Based on the nature of the risk and opportunity drivers, the analytical approach that best represents their volatility is selected. In practice, we perform probabilistic analysis for all those variables whose market time series provide a robust foundation to estimate levels of correlation and representative volatility for future risk, and a deterministic analysis(1) based on what-ifs and expert judgments of the possible evolution of the business with respect to the main risk factors for the execution of the Business Plan.
The validity of the results is also monitored with ex-post analyses by risk cluster. In 2019, most of the actual upside and downside events fell well within the limits estimated by the risk models of the Strategic Plan presented at the end of 2018. Focusing on the stochastic risk analysis for the Strategic Plan, exchange rates and the volatility of energy and commodity prices represent almost all the volatility of the drivers. In particular, in addition to the dollar the most impacting currencies are the Argentine peso, the Colombian peso and the Brazilian real.
Nevertheless, the Group’s very structure ensures that the volatility of the South American currencies has only a negligible impact on net income, as demonstrated in the presentation at the Capital Markets Day. Italy and Spain represent more than half of the Group’s risk in terms of the impact of the volatility of energy prices and commodity price fluctuations on margins.

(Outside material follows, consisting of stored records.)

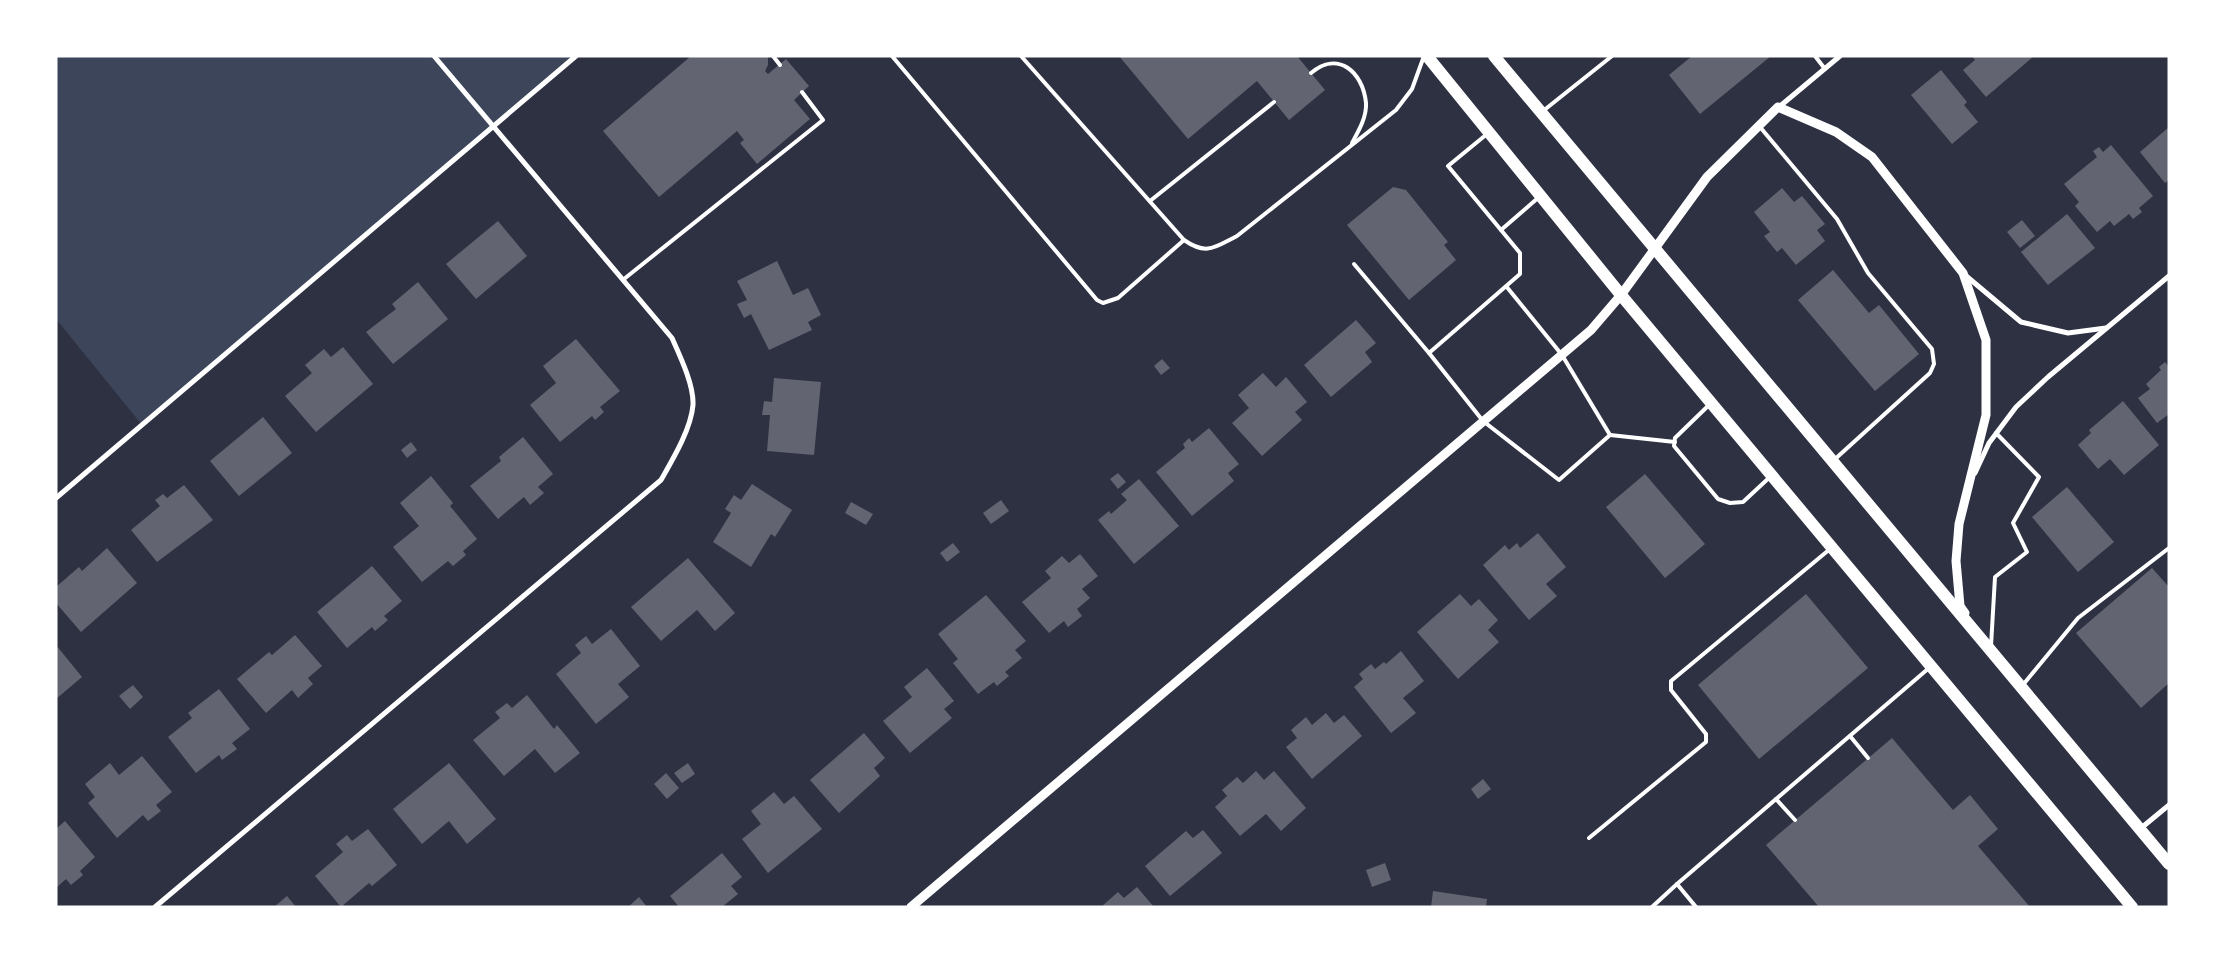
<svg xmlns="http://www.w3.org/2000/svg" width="2225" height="963" font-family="Inter,sans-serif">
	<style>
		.green { fill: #3c4559 }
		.building { fill: #626471 }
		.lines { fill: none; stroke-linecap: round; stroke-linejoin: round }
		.service { stroke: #fff; stroke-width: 4 }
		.minor { stroke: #fff; stroke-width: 5 }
		.tertiary { stroke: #fff; stroke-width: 9 }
		.primary { stroke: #fff; stroke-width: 12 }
	</style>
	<rect width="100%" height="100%" fill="#2d3142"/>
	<path class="green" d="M56,56H576L142,425L56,319Z"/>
	<g class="building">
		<path d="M691,56H768V65L765,71L768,74L786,59L809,86L794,100L810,119L757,164L740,143L744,140L737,131L659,197L603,131Z"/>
		<path d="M1119,56H1297L1325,90L1289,120L1257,81L1188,139Z"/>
		<path d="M1692,56H1771L1700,114L1669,75Z"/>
		<path d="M1972,56H2034L1986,97L1963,70L1975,60Z"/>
		<path d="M1941,70L1967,102L1964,105L1978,122L1952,144L1911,95Z"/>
		<path d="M2169,127V180L2165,183L2140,152Z"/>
		<path d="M2111,145L2153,196L2139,208L2142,212L2133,219L2129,214L2114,226L2110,221L2097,232L2075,206L2079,202L2064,184L2097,157L2093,151L2099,147L2103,152Z"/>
		<path d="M1393,187L1406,190L1448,242L1444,245L1456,260L1409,300L1347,225Z"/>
		<path d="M1782,188L1794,202L1802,196L1825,224L1817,230L1825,241L1796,265L1782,248L1777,252L1764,236L1770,232L1754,212Z"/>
		<path d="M2067,214L2095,248L2048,285L2021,252Z"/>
		<path d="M2022,220L2035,236L2020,248L2007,232Z"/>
		<path d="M498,221L527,256L476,299L446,264Z"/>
		<path d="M777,261L793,295L808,288L821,315L808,322L812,330L769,350L751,314L744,318L737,304L747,300L737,281Z"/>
		<path d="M1833,270L1869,313L1879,305L1919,354L1875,391L1798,300Z"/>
		<path d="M418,282L448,319L393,364L366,332L396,309L392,304Z"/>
		<path d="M1356,320L1376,343L1365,352L1372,362L1331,397L1304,365Z"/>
		<path d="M576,339L620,391L600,407L604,412L595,420L592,416L560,442L530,405L556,383L543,366Z"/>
		<path d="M343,347L373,384L316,432L285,396L312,373L305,365L324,349L331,357Z"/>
		<path d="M1162,359L1170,368L1161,375L1154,366Z"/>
		<path d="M2165,362L2169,367V414L2157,423L2138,398L2150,389L2146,384L2161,370L2159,367Z"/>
		<path d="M1263,373L1276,387L1286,377L1307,402L1295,412L1302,420L1262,456L1232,423L1249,408L1238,395Z"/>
		<path d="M774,378L821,382L814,455L767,451L770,415H762L764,401L772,402Z"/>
		<path d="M2123,401L2159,445L2124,475L2110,459L2098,469L2078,445L2091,433L2089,430Z"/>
		<path d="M263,417L292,453L239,496L210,461Z"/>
		<path d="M1209,428L1239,464L1228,473L1234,481L1192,516L1156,472L1185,448L1183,444L1189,438L1192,442Z"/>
		<path d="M523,437L553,474L538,487L544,493L530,505L524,497L498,519L470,486L501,461L499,457Z"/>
		<path d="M411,442L417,450L407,458L401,450Z"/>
		<path d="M1118,473L1126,482L1118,489L1110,479Z"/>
		<path d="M1645,474L1705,544L1665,578L1606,507Z"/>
		<path d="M431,476L453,503L450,506L477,539L463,551L466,555L453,566L448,561L422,582L393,547L419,526L400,503Z"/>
		<path d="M1139,479L1179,526L1134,564L1098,520L1109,511L1111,514L1127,500L1121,494Z"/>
		<path d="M752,484L792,510L775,537L771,534L751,567L713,542L731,513L725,509L734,495L741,500Z"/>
		<path d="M184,485L213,520L157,562L131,530L160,506L155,500L163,494L167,498Z"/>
		<path d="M2067,487L2114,542L2078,572L2032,517Z"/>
		<path d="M1001,500L1009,511L991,524L983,513Z"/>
		<path d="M851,502L873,514L866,525L845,513Z"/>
		<path d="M1538,533L1566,567L1546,584L1557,596L1529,620L1483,565L1505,545L1509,550L1517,543L1520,548Z"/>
		<path d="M953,543L960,552L947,562L940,553Z"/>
		<path d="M107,548L137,583L81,632L56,603V587L79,567L82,571Z"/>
		<path d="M1080,554L1098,576L1082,589L1090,598L1077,609L1082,616L1068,627L1064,621L1049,633L1022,602L1051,578L1045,571L1062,556L1069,563Z"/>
		<path d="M688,558L735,613L715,631L697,610L661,641L631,607Z"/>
		<path d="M372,566L402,601L384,616L388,620L375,631L372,627L347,648L317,612Z"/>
		<path d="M2152,568L2169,587V683L2141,708L2076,633Z"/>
		<path d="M1460,594L1471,606L1479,599L1498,620L1488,630L1499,642L1458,679L1417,632Z"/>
		<path d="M1806,594L1868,668L1759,759L1698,685Z"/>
		<path d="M986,595L1026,641L1015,650L1022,658L1005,672L1009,676L997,686L994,682L978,694L953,663L958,659L938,634Z"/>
		<path d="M611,629L640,666L618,684L629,697L596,724L556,674L581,653L575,645L586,636L592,644Z"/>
		<path d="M295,635L322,666L308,678L313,684L298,698L292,690L266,713L237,679L269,652L272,655Z"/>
		<path d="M56,645L82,677L56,699Z"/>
		<path d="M1401,651L1424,681L1403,698L1416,713L1391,733L1354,687L1363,679L1359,674L1371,664L1375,669L1384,662L1386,664Z"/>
		<path d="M927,668L954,701L944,709L952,718L910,753L883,721L912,697L904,687Z"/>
		<path d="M133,685L143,697L130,709L119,696Z"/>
		<path d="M219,689L250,729L232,743L237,749L222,760L219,755L196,773L168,737L192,718L188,713Z"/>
		<path d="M527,695L554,729L557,725L580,753L555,773L535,749L504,776L473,740L500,718L495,712L507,703L512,708Z"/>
		<path d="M1326,713L1334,723L1344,715L1362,736L1312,779L1286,747L1297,738L1291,730L1306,717L1312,725Z"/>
		<path d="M864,733L885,758L874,768L880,776L839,813L810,780Z"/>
		<path d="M1892,738L1953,810L1970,795L1998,829L1978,846L2030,907H1819L1766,845Z"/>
		<path d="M142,756L172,792L156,805L161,811L148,821L143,815L117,838L88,803L95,797L85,784L110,763L119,775Z"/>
		<path d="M449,763L496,819L467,844L449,821L422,844L393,809Z"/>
		<path d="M688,763L695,774L682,783L674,773Z"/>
		<path d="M1256,771L1264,780L1274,771L1306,808L1281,831L1266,814L1240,836L1215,807L1227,796L1222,790L1237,777L1243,783Z"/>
		<path d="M666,773L679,788L667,799L654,784Z"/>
		<path d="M1483,779L1491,789L1478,799L1471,789Z"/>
		<path d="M774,792L784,804L794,796L822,829L768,873L742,839L761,824L751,811Z"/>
		<path d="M65,821L95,857L80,871L83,875L71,885L66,879L56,888V829Z"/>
		<path d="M368,829L397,865L372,886L369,883L341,907L315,876L343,852L336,844L347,835L352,841Z"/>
		<path d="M1203,830L1222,853L1170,896L1145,866L1186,831L1193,838Z"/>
		<path d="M722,853L742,877L731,886L738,894L722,907H679L670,896Z"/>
		<path d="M1385,863L1391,880L1372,887L1366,870Z"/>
		<path d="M1137,887L1154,907H1101L1118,892L1124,898Z"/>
		<path d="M1433,891L1487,899L1486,907H1431Z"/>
		<path d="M287,896L296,907H274Z"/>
		<path d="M639,897L647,907H628Z"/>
	</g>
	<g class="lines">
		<g class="service">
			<path d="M773,56L780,65"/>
			<path d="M892,56L1097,300L1103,303L1118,298L1184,240"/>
			<path d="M1021,56L1184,240C1207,256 1215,247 1237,236L1396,110L1412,89L1424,56"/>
			<path d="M1815,56L1825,69"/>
			<path d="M1311,73C1338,50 1363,72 1366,103C1367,117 1358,132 1352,143"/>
			<path d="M1543,111L1612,56"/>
			<path d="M1760,127L1837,219L1868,273L1932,349L1934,364L1930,373L1834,460"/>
			<path d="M1487,134L1448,166L1520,253V274L1429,353L1483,421L1559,480L1610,435L1562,355L1506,286"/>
			<path d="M1150,201L1274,102"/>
			<path d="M1501,230L1539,197"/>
			<path d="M1354,264L1429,353"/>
			<path d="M624,279L823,120L802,92"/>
			<path d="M1709,405L1675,438L1674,446L1718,499L1730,503L1743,502L1771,476"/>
			<path d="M1610,435L1675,442"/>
			<path d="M1991,646L1995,577L2027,552L2013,523L2039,477L1996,433"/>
			<path d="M2022,686L2078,618L2169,548"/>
			<path d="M1850,736L1868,758"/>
			<path d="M1776,799L1795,820"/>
			<path d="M1589,838L1706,742V734L1671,690V681L1830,549"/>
			<path d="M1652,907L1677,884"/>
			<path d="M1696,907L1677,884L1929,668"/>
		</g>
		<g class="minor">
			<path d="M1779,107L1840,56"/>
			<path d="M1965,275L2021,322L2068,333L2106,328"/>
			<path d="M1975,473L1989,443L2016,407L2048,377L2169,276"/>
			<path d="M56,498L576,56"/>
			<path d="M2140,829L2169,805"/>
			<path d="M155,907L661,480C673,459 691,429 693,405C694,385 680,356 672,338L434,56"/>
		</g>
		<path class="tertiary" d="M911,907L1591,330L1621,295L1707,177L1778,107L1836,132L1872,157L1963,273L1986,340V415L1959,524L1956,561L1960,606L1965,613"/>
		<g class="primary">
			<path d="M1427,56L1621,295L2132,907"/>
			<path d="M1494,56L2169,864"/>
		</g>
	</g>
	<rect width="2225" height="963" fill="none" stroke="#ffffff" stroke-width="115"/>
</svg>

Examining the other risk factors, we can see that geographical diversification significantly reduces the exposure to the risk associated with renewable resources – a highly positive factor considering the Group’s positioning and the steady expansion of renewable generation – while macroeconomic risks such as inflation and electricity demand are less significant than the others. In general, the Group can rely on a number of implicit correlations between risk factors to create diversification effects that significantly mitigate total exposures. These include our geographical diversification, or developments in exchange rates and inflation rates, or those in commodity prices and their impact on generation costs and revenue.
With regard to the risk factors estimated deterministically, note:
- the monitoring of all possible regulatory issues, including those connected with climate legislation, is crucial for assessing any upside or downside impact on the Group;
- the estimates based on stress testing of the drivers of industrial growth (mainly renewables and grids);
- the estimates of the impact of not achieving the customer portfolio (retail markets and Enel X).
(1)Stochastic analysis conducted with the Monte Carlo method.